§ TASK TO COMPLETE
Each record below has to be printed verbatim.

§ GIVEN DATA
__________

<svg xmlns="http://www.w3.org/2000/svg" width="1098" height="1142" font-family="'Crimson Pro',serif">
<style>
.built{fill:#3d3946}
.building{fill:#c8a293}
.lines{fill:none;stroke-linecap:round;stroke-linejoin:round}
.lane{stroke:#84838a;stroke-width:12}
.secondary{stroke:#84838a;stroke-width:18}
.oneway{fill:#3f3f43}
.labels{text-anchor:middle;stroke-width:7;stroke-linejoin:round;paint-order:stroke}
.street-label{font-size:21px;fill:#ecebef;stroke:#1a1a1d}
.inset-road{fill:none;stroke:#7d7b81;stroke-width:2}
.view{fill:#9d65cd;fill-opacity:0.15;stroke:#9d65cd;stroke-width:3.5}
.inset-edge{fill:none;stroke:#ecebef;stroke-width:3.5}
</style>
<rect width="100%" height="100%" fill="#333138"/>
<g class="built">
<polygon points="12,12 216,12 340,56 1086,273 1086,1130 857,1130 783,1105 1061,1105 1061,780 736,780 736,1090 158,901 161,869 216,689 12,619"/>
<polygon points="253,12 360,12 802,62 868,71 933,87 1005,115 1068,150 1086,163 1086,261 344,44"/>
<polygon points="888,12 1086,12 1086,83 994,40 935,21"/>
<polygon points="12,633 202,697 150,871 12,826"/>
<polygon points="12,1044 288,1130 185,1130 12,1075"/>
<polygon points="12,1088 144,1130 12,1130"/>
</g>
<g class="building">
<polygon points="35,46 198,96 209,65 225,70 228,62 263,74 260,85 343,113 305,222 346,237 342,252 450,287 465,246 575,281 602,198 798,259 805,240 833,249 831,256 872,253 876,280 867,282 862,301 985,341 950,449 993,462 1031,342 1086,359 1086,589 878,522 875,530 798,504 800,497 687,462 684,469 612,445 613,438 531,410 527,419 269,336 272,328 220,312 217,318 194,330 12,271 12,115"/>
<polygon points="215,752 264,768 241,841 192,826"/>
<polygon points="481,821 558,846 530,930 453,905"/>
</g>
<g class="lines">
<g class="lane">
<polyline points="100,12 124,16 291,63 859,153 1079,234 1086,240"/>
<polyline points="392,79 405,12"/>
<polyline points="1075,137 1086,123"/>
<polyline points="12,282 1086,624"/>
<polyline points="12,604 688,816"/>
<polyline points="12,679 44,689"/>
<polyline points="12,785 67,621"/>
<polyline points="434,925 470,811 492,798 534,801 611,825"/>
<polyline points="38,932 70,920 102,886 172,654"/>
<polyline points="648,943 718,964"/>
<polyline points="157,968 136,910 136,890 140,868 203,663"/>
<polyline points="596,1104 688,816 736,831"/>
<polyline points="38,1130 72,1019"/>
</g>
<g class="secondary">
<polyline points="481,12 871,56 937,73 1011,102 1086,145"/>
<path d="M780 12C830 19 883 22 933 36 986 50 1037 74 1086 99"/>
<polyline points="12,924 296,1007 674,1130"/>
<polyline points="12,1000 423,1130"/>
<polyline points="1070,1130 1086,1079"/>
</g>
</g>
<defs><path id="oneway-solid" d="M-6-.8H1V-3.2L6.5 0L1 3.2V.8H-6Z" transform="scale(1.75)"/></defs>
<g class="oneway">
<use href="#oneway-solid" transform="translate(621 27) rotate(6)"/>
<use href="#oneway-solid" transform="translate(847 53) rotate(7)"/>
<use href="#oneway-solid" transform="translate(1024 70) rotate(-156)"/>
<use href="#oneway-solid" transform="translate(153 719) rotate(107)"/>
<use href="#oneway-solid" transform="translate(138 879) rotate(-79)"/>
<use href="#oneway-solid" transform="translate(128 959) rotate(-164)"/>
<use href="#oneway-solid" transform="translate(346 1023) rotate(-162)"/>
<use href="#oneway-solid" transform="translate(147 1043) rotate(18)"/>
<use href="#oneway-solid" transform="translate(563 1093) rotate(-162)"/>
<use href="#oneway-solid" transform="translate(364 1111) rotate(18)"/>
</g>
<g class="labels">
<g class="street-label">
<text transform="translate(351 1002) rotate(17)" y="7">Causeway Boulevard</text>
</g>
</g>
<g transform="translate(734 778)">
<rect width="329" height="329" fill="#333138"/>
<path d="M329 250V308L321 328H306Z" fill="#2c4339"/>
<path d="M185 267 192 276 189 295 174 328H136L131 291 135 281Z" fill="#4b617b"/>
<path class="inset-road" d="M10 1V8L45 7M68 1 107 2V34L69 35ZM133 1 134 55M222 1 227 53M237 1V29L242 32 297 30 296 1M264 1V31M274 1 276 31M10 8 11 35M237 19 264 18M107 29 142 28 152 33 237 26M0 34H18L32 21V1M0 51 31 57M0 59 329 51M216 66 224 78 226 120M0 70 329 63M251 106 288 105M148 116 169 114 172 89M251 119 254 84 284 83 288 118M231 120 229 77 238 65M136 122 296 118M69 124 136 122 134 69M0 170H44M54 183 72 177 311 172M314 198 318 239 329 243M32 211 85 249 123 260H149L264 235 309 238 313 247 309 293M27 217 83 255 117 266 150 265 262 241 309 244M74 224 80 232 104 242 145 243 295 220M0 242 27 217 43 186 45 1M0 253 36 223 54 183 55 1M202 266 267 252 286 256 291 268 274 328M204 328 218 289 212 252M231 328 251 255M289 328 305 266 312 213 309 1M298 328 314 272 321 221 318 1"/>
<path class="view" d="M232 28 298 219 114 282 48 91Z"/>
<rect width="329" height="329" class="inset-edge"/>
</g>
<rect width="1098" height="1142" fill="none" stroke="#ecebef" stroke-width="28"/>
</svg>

__________

§ EXERCISE RESPONSE
<svg xmlns="http://www.w3.org/2000/svg" width="1098" height="1142" font-family="'Crimson Pro',serif">
<style>
.built{fill:#3d3946}
.building{fill:#c8a293}
.lines{fill:none;stroke-linecap:round;stroke-linejoin:round}
.lane{stroke:#84838a;stroke-width:12}
.secondary{stroke:#84838a;stroke-width:18}
.oneway{fill:#3f3f43}
.labels{text-anchor:middle;stroke-width:7;stroke-linejoin:round;paint-order:stroke}
.street-label{font-size:21px;fill:#ecebef;stroke:#1a1a1d}
.inset-road{fill:none;stroke:#7d7b81;stroke-width:2}
.view{fill:#9d65cd;fill-opacity:0.15;stroke:#9d65cd;stroke-width:3.5}
.inset-edge{fill:none;stroke:#ecebef;stroke-width:3.5}
</style>
<rect width="100%" height="100%" fill="#333138"/>
<g class="built">
<polygon points="12,12 216,12 340,56 1086,273 1086,1130 857,1130 783,1105 1061,1105 1061,780 736,780 736,1090 158,901 161,869 216,689 12,619"/>
<polygon points="253,12 360,12 802,62 868,71 933,87 1005,115 1068,150 1086,163 1086,261 344,44"/>
<polygon points="888,12 1086,12 1086,83 994,40 935,21"/>
<polygon points="12,633 202,697 150,871 12,826"/>
<polygon points="12,1044 288,1130 185,1130 12,1075"/>
<polygon points="12,1088 144,1130 12,1130"/>
</g>
<g class="building">
<polygon points="35,46 198,96 209,65 225,70 228,62 263,74 260,85 343,113 305,222 346,237 342,252 450,287 465,246 575,281 602,198 798,259 805,240 833,249 831,256 872,253 876,280 867,282 862,301 985,341 950,449 993,462 1031,342 1086,359 1086,589 878,522 875,530 798,504 800,497 687,462 684,469 612,445 613,438 531,410 527,419 269,336 272,328 220,312 217,318 194,330 12,271 12,115"/>
<polygon points="215,752 264,768 241,841 192,826"/>
<polygon points="481,821 558,846 530,930 453,905"/>
</g>
<g class="lines">
<g class="lane">
<polyline points="100,12 124,16 291,63 859,153 1079,234 1086,240"/>
<polyline points="392,79 405,12"/>
<polyline points="1075,137 1086,123"/>
<polyline points="12,282 1086,624"/>
<polyline points="12,604 688,816"/>
<polyline points="12,679 44,689"/>
<polyline points="12,785 67,621"/>
<polyline points="434,925 470,811 492,798 534,801 611,825"/>
<polyline points="38,932 70,920 102,886 172,654"/>
<polyline points="648,943 718,964"/>
<polyline points="157,968 136,910 136,890 140,868 203,663"/>
<polyline points="596,1104 688,816 736,831"/>
<polyline points="38,1130 72,1019"/>
</g>
<g class="secondary">
<polyline points="481,12 871,56 937,73 1011,102 1086,145"/>
<path d="M780 12C830 19 883 22 933 36 986 50 1037 74 1086 99"/>
<polyline points="12,924 296,1007 674,1130"/>
<polyline points="12,1000 423,1130"/>
<polyline points="1070,1130 1086,1079"/>
</g>
</g>
<defs><path id="oneway-solid" d="M-6-.8H1V-3.2L6.5 0L1 3.2V.8H-6Z" transform="scale(1.75)"/></defs>
<g class="oneway">
<use href="#oneway-solid" transform="translate(621 27) rotate(6)"/>
<use href="#oneway-solid" transform="translate(847 53) rotate(7)"/>
<use href="#oneway-solid" transform="translate(1024 70) rotate(-156)"/>
<use href="#oneway-solid" transform="translate(153 719) rotate(107)"/>
<use href="#oneway-solid" transform="translate(138 879) rotate(-79)"/>
<use href="#oneway-solid" transform="translate(128 959) rotate(-164)"/>
<use href="#oneway-solid" transform="translate(346 1023) rotate(-162)"/>
<use href="#oneway-solid" transform="translate(147 1043) rotate(18)"/>
<use href="#oneway-solid" transform="translate(563 1093) rotate(-162)"/>
<use href="#oneway-solid" transform="translate(364 1111) rotate(18)"/>
</g>
<g class="labels">
<g class="street-label">
<text transform="translate(351 1002) rotate(17)" y="7">Causeway Boulevard</text>
</g>
</g>
<g transform="translate(734 778)">
<rect width="329" height="329" fill="#333138"/>
<path d="M329 250V308L321 328H306Z" fill="#2c4339"/>
<path d="M185 267 192 276 189 295 174 328H136L131 291 135 281Z" fill="#4b617b"/>
<path class="inset-road" d="M10 1V8L45 7M68 1 107 2V34L69 35ZM133 1 134 55M222 1 227 53M237 1V29L242 32 297 30 296 1M264 1V31M274 1 276 31M10 8 11 35M237 19 264 18M107 29 142 28 152 33 237 26M0 34H18L32 21V1M0 51 31 57M0 59 329 51M216 66 224 78 226 120M0 70 329 63M251 106 288 105M148 116 169 114 172 89M251 119 254 84 284 83 288 118M231 120 229 77 238 65M136 122 296 118M69 124 136 122 134 69M0 170H44M54 183 72 177 311 172M314 198 318 239 329 243M32 211 85 249 123 260H149L264 235 309 238 313 247 309 293M27 217 83 255 117 266 150 265 262 241 309 244M74 224 80 232 104 242 145 243 295 220M0 242 27 217 43 186 45 1M0 253 36 223 54 183 55 1M202 266 267 252 286 256 291 268 274 328M204 328 218 289 212 252M231 328 251 255M289 328 305 266 312 213 309 1M298 328 314 272 321 221 318 1"/>
<path class="view" d="M232 28 298 219 114 282 48 91Z"/>
<rect width="329" height="329" class="inset-edge"/>
</g>
<rect width="1098" height="1142" fill="none" stroke="#ecebef" stroke-width="28"/>
</svg>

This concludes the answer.